The BEST Centre are proud to announce that we are the inaugural sponsor for ServCollab – an international non-profit organisation which brings researchers together to collaborate on ways to reduce human suffering and improve wellbeing worldwide.

ServCollab was founded in 2019 by Prof Ray Fisk, who is a Professor of Marketing in the McCoy College of Business at Texas State University. Fisk is a leading researcher in the field of service research. He founded the AMA Services Special Interest Group (SERVSIG) in 1993 and has served SERVSIG in many leadership roles. The Australian Officer for ServCollab is BEST’s Prof Rebekah Russell-Bennett, whose research lies at the nexus of transformative services marketing and social marketing (behaviour change).

ServCollab states that the organisation was, “started to help service researchers achieve higher levels of impact by elevating the service research community to collaborating on big science solutions to profound human service system problems. For most of human history, human service systems have neglected or excluded some of the people within the systems. Unjust service systems are quite common, especially for those born female, born a minority, or born into poverty. The service research community is developing the knowledge and skills to diagnose these service system problems and collaboratively develop solutions!”

The video below introduces ServCollab’s new logo, which encapsulates their three key goals:

  1. SERVE: ServCollab seeks to serve all humans with research that respects their dignity and supports their rights
  2. ENABLE: ServCollab seeks to enable collaborations among researchers and organisations that span disciplinary and national boundaries
  3. TRANSFORM: ServCollab seeks transformative reductions in human suffering and measurable improvements in human wellbeing.

The video and logo were both designed by BEST Graphic Designer Nat Sketcher, who has been paramount in developing many of the visual elements utilised by BEST today.

BEST believes that the research conducted by our team strongly aligns with the goals and mission of ServCollab. A range of projects which we believe exemplifies this alignment have been listed below.

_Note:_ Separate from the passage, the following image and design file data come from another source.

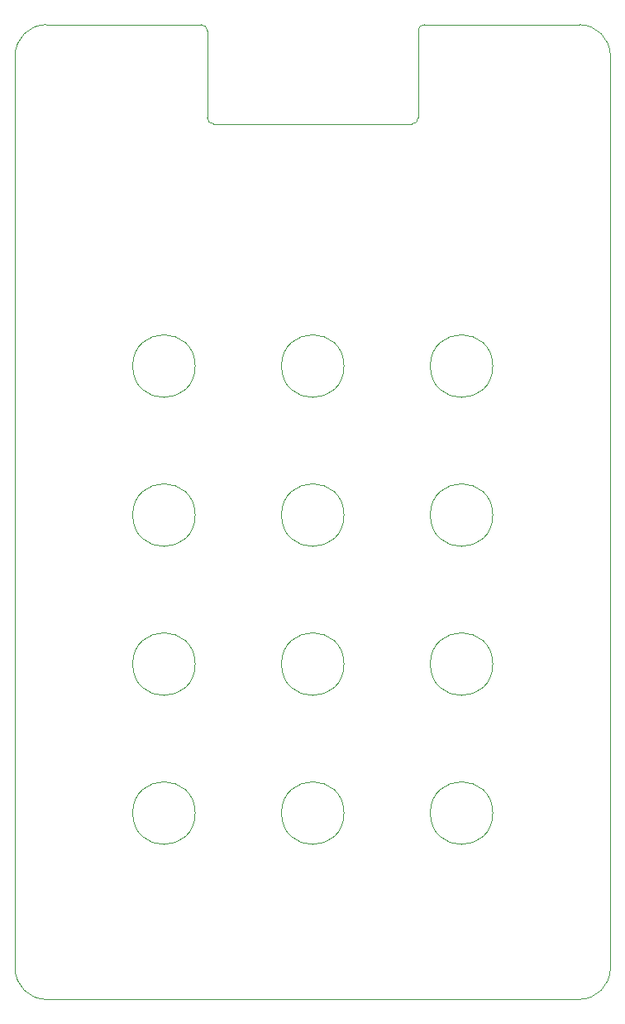
<source format=gm1>
%TF.GenerationSoftware,KiCad,Pcbnew,(5.1.8)-1*%
%TF.CreationDate,2021-03-12T15:10:12+01:00*%
%TF.ProjectId,A2600 Faceplate Basic,41323630-3020-4466-9163-65706c617465,rev?*%
%TF.SameCoordinates,Original*%
%TF.FileFunction,Profile,NP*%
%FSLAX46Y46*%
G04 Gerber Fmt 4.6, Leading zero omitted, Abs format (unit mm)*
G04 Created by KiCad (PCBNEW (5.1.8)-1) date 2021-03-12 15:10:12*
%MOMM*%
%LPD*%
G01*
G04 APERTURE LIST*
%TA.AperFunction,Profile*%
%ADD10C,0.050000*%
%TD*%
G04 APERTURE END LIST*
D10*
X140360000Y-120650000D02*
G75*
G03*
X140360000Y-120650000I-3200000J0D01*
G01*
X155600000Y-120650000D02*
G75*
G03*
X155600000Y-120650000I-3200000J0D01*
G01*
X170840000Y-120650000D02*
G75*
G03*
X170840000Y-120650000I-3200000J0D01*
G01*
X170840000Y-105410000D02*
G75*
G03*
X170840000Y-105410000I-3200000J0D01*
G01*
X155600000Y-105410000D02*
G75*
G03*
X155600000Y-105410000I-3200000J0D01*
G01*
X140360000Y-105410000D02*
G75*
G03*
X140360000Y-105410000I-3200000J0D01*
G01*
X140360000Y-90170000D02*
G75*
G03*
X140360000Y-90170000I-3200000J0D01*
G01*
X155600000Y-90170000D02*
G75*
G03*
X155600000Y-90170000I-3200000J0D01*
G01*
X170840000Y-90170000D02*
G75*
G03*
X170840000Y-90170000I-3200000J0D01*
G01*
X170840000Y-74930000D02*
G75*
G03*
X170840000Y-74930000I-3200000J0D01*
G01*
X155600000Y-74930000D02*
G75*
G03*
X155600000Y-74930000I-3200000J0D01*
G01*
X140360000Y-74930000D02*
G75*
G03*
X140360000Y-74930000I-3200000J0D01*
G01*
X163830000Y-40005000D02*
X179705000Y-40005000D01*
X142240000Y-50165000D02*
G75*
G02*
X141605000Y-49530000I0J635000D01*
G01*
X140970000Y-40005000D02*
G75*
G02*
X141605000Y-40640000I0J-635000D01*
G01*
X163195000Y-40640000D02*
G75*
G02*
X163830000Y-40005000I635000J0D01*
G01*
X163195000Y-49530000D02*
G75*
G02*
X162560000Y-50165000I-635000J0D01*
G01*
X141605000Y-49530000D02*
X141605000Y-40640000D01*
X162560000Y-50165000D02*
X142240000Y-50165000D01*
X163195000Y-49530000D02*
X163195000Y-40640000D01*
X125095000Y-139700000D02*
X179705000Y-139700000D01*
X121920000Y-43180000D02*
X121920000Y-136525000D01*
X140970000Y-40005000D02*
X125095000Y-40005000D01*
X182880000Y-43180000D02*
X182880000Y-136525000D01*
X182880000Y-136525000D02*
G75*
G02*
X179705000Y-139700000I-3175000J0D01*
G01*
X125095000Y-139700000D02*
G75*
G02*
X121920000Y-136525000I0J3175000D01*
G01*
X121920000Y-43180000D02*
G75*
G02*
X125095000Y-40005000I3175000J0D01*
G01*
X179705000Y-40005000D02*
G75*
G02*
X182880000Y-43180000I0J-3175000D01*
G01*
M02*

</source>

Nudge, Hug, Smack or Shove: Testing Approaches to Enabling Consumer Energy Use Behaviour Change – Link

The aim of this project was to evaluate which social exchange approach (hug, nudge, smack or shove) was most effective, both in terms of appeal to consumers and in changing their patterns of electricity usage. This interdisciplinary research project (social marketing and behavioural economics), focused on delivering ways to help energy consumers to make more effective energy choices and reduce their power bills and CO2 emissions along the way. The findings from this research project have the potential to deliver significant benefits to the community, industry and energy consumers.

Preventing Homelessness for Mature Women: High Tech vs High Touch Support – Link

This project aims to support mature women (aged 55+) to avoid homelessness before it begins, by equipping non-traditional early responders (that is, a professional source of support who is not directly associated with homeless services) for conversations with these women. The project is ongoing, with an interdisciplinary team from marketing, creative industries, law and IT, and aims to combine high touch approaches (conversations) with high tech flexibility (digital support) to support at-risk women.

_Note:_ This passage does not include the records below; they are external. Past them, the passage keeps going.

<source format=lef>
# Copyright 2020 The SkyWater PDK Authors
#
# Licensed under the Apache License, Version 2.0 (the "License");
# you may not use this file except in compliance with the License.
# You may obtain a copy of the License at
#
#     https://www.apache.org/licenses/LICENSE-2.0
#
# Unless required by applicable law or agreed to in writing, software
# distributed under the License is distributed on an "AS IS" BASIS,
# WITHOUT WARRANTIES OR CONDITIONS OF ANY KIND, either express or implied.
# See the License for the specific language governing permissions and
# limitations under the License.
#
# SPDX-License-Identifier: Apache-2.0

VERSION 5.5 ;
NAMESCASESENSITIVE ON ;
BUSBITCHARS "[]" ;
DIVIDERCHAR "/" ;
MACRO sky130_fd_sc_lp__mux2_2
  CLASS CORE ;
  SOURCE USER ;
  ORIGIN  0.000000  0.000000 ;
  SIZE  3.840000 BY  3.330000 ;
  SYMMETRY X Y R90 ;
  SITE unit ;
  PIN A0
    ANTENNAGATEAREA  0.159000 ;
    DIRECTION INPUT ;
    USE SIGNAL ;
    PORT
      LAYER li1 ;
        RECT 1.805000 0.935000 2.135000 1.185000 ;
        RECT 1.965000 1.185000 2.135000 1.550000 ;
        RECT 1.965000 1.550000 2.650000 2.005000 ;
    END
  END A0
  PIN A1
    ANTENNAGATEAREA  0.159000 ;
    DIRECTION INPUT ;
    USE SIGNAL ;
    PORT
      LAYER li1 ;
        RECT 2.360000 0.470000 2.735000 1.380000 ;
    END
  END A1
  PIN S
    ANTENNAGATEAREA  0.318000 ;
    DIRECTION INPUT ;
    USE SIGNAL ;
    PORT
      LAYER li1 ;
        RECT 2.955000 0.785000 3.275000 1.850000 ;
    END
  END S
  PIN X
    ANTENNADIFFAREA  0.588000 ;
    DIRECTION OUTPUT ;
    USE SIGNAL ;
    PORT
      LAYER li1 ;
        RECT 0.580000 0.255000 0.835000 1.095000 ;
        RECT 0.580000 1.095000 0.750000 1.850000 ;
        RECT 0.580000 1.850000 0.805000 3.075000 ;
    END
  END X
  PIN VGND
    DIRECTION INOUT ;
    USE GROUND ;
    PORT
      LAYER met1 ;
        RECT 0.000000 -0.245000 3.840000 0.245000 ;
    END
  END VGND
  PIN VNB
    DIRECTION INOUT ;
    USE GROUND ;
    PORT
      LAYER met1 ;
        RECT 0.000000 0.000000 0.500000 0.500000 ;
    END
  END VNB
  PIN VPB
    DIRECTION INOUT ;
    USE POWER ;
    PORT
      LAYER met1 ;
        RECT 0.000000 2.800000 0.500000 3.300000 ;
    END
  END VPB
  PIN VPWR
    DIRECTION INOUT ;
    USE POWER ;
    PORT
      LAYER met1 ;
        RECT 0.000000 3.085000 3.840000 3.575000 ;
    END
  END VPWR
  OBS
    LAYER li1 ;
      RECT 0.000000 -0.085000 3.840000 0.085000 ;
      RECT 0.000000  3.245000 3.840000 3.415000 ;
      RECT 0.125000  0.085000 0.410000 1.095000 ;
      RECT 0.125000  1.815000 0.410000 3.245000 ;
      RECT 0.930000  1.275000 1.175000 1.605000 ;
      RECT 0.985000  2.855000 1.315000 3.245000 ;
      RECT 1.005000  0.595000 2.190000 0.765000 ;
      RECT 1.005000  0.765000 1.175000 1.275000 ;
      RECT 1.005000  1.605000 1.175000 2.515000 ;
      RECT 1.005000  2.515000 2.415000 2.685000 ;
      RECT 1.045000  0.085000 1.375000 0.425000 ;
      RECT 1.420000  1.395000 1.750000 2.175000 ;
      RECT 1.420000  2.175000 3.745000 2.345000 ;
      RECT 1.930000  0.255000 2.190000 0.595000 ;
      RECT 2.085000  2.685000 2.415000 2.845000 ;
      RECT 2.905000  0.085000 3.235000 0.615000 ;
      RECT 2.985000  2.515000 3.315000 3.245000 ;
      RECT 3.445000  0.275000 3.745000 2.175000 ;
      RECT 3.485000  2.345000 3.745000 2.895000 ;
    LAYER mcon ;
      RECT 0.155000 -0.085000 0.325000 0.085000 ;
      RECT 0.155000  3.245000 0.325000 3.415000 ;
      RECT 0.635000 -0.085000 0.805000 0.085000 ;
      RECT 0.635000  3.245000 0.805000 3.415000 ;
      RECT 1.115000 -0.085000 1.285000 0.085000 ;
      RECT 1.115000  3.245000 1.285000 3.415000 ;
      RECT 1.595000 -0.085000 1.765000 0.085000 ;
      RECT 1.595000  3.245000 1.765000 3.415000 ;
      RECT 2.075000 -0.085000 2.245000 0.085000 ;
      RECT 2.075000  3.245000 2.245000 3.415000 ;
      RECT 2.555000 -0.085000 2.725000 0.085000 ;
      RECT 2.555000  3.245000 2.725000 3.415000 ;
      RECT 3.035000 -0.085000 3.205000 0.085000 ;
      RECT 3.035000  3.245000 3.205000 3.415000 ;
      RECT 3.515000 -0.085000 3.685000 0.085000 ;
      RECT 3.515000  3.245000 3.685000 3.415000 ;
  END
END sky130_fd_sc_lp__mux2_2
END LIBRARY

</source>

Leadership, wellbeing, and housing affordability: Decision making and behaviour of Australian women – Link

This research project aims to explore women’s lived experiences of leadership, civic engagement, housing and economic security and health, to inform postgraduate research, policy and advocacy, and programs and services for women. The project again is interdisciplinary from marketing and behavioural economics and is led by BEST PhD student Megan Godwin.

Behaviours that threaten Australia’s Biosecurity – Link

The intent of this project was to review existing research to better understand the behaviours that lead to increased biosecurity risk, and identify priority behaviours that could be targeted in future research and behavioural design interventions. The team for this project hailed from behavioural economics, marketing and science and engineering.

BEST are excited for future collaborations with ServCollab and continue to support the values of improving human wellbeing through collaboration.